His senses were full now, like water goblets lined up on a quivering, narrow ledge, the water moving, lapping at the rims and over them. Mask, he thought. Mask equaled change and sometimes deception, depending on red or white.

Victor stood in his room near the desk for a long time and listened to the fluorescent bulb in the lamp. Sizzle, hot and cold. An almost white sound. He felt time pass, felt the earth move in minute increments beneath his feet. His brain counted the passing moments by fractions until the Magic Number. At that precise instant, he broke from his stillness and let himself out of his room.

The house was silent. Victor preferred silence with darkness. He moved more freely without the burden of sound or light. He went down the hall and stood at the door to his mother's hobby room. Mother forbade him access to the room, but when Mother was asleep her thoughts and wishes ceased to exist-like television, On and Off. He counted by fractions in his mind to the Magic Number and let himself into the room, where he turned on the small yellow light of the sewing machine.

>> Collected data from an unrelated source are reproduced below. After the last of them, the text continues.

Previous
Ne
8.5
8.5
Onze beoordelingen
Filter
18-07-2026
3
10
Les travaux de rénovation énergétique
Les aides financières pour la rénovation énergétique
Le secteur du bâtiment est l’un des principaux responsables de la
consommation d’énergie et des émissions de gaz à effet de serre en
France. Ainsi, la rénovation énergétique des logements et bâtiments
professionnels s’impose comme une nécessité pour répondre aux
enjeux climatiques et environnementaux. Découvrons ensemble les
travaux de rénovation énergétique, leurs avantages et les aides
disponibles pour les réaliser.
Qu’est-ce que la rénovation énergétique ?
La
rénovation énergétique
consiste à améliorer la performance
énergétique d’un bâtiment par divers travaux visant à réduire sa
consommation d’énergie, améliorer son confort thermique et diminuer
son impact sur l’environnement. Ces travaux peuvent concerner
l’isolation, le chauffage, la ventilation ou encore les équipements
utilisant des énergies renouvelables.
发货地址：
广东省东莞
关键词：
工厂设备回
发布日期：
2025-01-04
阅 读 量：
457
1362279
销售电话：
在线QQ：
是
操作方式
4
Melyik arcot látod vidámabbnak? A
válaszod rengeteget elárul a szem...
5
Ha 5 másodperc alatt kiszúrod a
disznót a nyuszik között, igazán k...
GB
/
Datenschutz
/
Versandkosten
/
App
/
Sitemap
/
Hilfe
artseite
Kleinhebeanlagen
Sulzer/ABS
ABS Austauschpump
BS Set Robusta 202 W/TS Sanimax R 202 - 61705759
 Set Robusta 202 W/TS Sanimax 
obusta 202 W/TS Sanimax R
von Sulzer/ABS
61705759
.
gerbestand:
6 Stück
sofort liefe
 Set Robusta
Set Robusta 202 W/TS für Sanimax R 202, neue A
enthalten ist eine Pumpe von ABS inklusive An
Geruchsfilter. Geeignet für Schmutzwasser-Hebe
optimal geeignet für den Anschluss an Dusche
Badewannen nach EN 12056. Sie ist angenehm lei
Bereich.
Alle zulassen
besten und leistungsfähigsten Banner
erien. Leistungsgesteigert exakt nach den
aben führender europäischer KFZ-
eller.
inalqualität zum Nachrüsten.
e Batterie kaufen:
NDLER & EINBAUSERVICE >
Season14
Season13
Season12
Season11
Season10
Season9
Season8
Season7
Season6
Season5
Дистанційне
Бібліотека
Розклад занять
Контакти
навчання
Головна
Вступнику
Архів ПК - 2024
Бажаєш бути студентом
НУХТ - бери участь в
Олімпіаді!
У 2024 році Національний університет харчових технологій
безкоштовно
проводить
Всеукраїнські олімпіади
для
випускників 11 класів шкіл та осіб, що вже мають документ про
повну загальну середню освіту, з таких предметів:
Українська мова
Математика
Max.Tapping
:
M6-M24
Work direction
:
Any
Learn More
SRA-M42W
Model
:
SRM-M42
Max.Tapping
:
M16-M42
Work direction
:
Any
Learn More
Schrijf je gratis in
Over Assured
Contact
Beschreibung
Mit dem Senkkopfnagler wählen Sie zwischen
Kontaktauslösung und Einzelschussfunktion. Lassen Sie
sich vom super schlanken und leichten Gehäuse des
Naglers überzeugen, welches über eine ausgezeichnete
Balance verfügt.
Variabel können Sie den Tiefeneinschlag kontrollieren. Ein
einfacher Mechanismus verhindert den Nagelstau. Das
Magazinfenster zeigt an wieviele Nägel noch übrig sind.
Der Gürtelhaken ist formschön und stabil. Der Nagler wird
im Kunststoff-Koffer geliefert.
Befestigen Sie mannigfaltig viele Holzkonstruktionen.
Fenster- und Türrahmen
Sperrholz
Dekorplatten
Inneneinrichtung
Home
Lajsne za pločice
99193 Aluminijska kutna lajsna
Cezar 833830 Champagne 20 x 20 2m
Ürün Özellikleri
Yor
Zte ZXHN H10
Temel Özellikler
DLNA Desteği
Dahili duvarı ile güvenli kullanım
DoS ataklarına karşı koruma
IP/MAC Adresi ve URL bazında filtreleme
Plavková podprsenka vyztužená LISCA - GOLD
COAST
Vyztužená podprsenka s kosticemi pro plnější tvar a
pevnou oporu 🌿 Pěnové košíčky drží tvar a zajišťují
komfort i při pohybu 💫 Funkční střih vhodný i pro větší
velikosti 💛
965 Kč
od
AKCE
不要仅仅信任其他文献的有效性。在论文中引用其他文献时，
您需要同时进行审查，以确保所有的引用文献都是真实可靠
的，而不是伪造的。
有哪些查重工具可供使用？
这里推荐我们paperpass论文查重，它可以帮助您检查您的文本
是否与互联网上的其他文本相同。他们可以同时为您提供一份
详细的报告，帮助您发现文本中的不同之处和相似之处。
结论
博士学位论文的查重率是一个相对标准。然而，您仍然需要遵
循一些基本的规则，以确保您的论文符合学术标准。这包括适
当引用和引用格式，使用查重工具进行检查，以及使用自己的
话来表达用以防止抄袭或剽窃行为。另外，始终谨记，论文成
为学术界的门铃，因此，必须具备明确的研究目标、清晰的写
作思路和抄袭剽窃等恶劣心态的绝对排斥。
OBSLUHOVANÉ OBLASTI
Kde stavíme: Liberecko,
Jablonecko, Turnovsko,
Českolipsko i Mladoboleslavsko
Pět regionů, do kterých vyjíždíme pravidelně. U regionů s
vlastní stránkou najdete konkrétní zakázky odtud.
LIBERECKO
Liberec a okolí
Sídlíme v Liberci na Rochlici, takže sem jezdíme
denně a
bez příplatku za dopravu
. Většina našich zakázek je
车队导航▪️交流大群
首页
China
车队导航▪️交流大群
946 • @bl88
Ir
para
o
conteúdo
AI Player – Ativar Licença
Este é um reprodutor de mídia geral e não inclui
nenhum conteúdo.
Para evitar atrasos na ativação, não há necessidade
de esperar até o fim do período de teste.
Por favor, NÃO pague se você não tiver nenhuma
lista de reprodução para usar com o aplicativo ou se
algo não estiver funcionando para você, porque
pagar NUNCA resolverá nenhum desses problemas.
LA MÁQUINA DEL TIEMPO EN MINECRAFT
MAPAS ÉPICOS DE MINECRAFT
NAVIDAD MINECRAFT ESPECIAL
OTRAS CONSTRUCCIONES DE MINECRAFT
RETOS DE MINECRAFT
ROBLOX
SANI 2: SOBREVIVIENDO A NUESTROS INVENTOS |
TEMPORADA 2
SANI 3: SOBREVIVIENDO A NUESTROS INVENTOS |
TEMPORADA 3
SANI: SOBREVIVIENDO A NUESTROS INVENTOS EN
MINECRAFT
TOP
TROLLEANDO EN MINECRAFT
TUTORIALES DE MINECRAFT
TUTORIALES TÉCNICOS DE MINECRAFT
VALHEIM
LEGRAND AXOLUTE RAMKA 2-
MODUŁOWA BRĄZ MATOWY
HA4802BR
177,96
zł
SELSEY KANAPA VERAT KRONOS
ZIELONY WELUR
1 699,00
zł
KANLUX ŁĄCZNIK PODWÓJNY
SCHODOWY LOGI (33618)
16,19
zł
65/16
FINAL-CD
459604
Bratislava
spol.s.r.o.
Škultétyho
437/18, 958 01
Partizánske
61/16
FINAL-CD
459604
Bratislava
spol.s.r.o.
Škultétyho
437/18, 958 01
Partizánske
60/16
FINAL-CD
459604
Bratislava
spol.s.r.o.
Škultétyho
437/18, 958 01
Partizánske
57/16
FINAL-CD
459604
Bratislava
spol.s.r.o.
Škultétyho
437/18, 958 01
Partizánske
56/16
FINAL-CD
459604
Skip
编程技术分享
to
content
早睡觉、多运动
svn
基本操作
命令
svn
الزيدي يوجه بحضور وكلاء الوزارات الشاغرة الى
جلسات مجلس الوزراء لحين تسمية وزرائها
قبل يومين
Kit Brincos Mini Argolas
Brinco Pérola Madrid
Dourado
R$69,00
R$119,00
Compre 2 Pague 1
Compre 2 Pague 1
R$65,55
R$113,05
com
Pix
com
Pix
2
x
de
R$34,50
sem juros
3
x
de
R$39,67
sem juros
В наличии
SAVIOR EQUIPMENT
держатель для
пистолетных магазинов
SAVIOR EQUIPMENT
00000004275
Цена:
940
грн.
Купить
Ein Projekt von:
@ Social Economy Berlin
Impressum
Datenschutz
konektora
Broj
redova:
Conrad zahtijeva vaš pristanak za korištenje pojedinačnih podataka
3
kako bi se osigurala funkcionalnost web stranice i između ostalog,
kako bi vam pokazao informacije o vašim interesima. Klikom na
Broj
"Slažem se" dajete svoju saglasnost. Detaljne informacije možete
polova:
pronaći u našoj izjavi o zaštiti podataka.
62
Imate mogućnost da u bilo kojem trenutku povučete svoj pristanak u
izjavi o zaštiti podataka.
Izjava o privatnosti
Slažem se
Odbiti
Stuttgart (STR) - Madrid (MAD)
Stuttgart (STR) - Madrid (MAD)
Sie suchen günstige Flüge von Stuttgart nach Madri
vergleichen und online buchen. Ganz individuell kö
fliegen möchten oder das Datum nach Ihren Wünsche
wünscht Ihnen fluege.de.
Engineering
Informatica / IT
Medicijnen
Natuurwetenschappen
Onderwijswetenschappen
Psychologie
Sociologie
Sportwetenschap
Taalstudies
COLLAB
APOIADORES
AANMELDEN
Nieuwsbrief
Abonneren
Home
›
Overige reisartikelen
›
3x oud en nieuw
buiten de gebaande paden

Dress forms stood here and there like headless women garbed in the elaborate costumes Mother had made for past Carnivals. The forms made Victor uneasy. He turned away from them, turned to the wall where the masks were displayed. There were twenty-three, some small, some of smooth shiny fabric, some large, some covered with sequins, some stitched like needlepoint faces with a protruding penis where the nose should have been.

Victor chose his favorite and put it on. He liked the sensation it gave him inside, though he couldn't name the feeling. Mask equaled change. Change, transformation, transmutation. Pleased, he let himself out of the room, went down the stairs and out into the night.